Another audience member then challenged him on this point and here, Goldberg got a bit testy:
Let me say this. And I want to say this as clearly as I can. You are dead wrong. Dead wrong. Not even close about Teddy Kennedy. You have not, almost every time they mention his name, heard “liberal.” I will say this — you have heard the word “liberal” almost never mentioned when they say his name, on the evening newscasts. They just don’t. That part — I mean you gave me an easy one, and I appreciate that. It doesn’t happen.

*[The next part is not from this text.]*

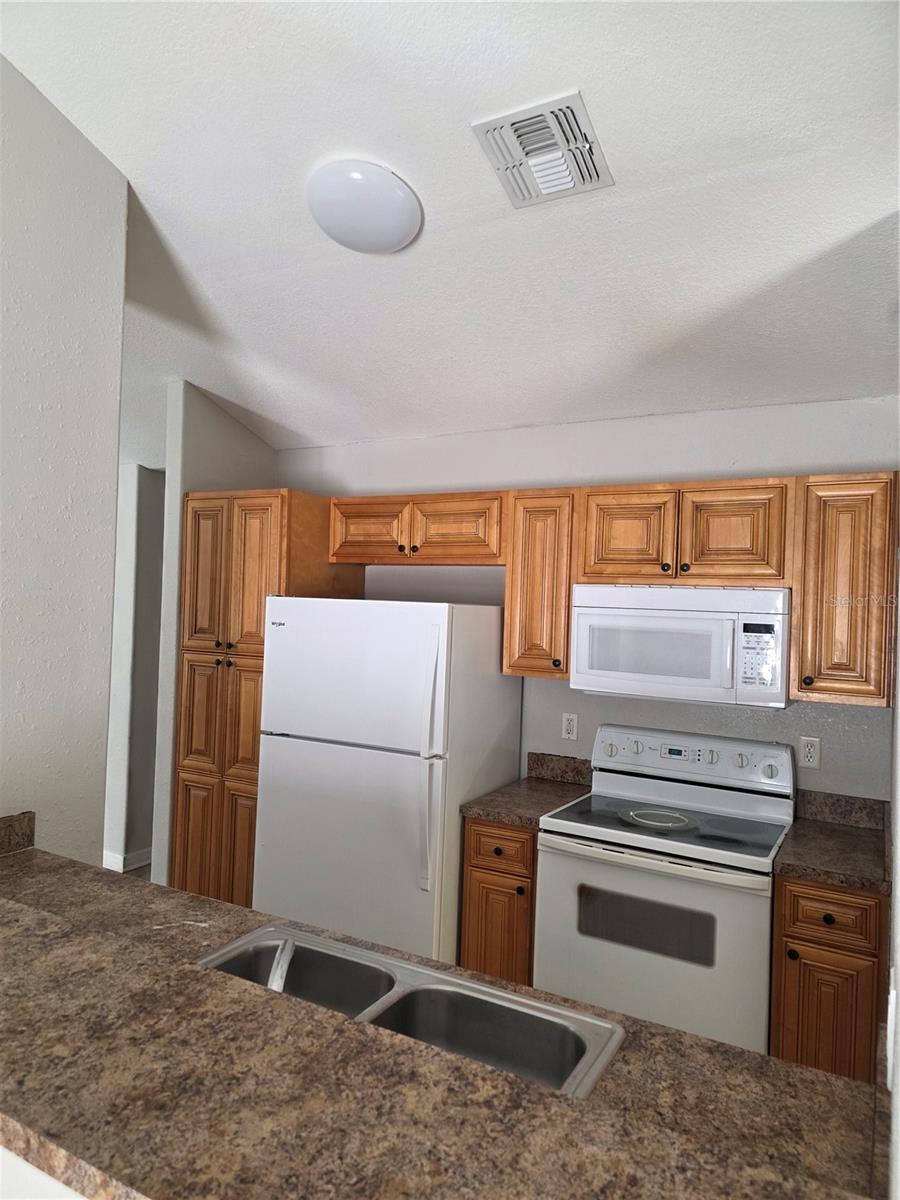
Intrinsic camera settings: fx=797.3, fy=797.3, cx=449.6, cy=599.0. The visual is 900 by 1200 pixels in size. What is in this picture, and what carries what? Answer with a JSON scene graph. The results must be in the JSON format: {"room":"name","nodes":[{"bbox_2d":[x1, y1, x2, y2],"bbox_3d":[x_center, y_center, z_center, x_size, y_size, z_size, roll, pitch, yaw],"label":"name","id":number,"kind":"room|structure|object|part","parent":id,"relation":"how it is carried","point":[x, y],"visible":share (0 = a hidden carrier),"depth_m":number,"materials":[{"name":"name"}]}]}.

Goldberg seems to think that such statements become true by emphatic repetition. In fact, they are testable and it is Bernard Goldberg who is “dead wrong.” On the small, almost insignificant point of whom Peter Jennings identified with what label on a single broadcast, Goldberg’s point is a partial, and deliberately misleading, halftruth. As the liberal Daily Howler Web site pointed out, “the incident occurred on January 7, 1999, and Jennings did not identify ‘every conservative’ as the senators signed the oath book.” He identified only three of them as such, failing to offer the label of conservative to such stalwarts as Senators Gramm, Hatch, Helms, Lott, Mack, Thurmond, Lugar, Stevens, Thompson, and Warner. Most of the labels had nothing to do with politics and were peppered with personal asides about a given senator’s age, interests, or personality. On the larger point regarding a liberal bias in the labeling of conservatives, but not liberals, Goldberg could hardly be more wrong, even using the very examples he proposes. For instance, Ted Kennedy does not appear on the news with much frequency, but during the first six months of 2001, when he did, it was almost always accompanied by the word “liberal.” As for the “million” respectful references to Laurence Tribe that appeared without the appendage “liberal,” the indefatigable Howler checked those as well. According to Lexis, Howler found, Tribe has appeared on the CBS Evening News just nine times since 1993, almost always identified with a liberal label. On one occasion, May 14, 1994, CBS News even used Tribe and Robert Bork together, described as “legal scholars from both ends of the political spectrum.”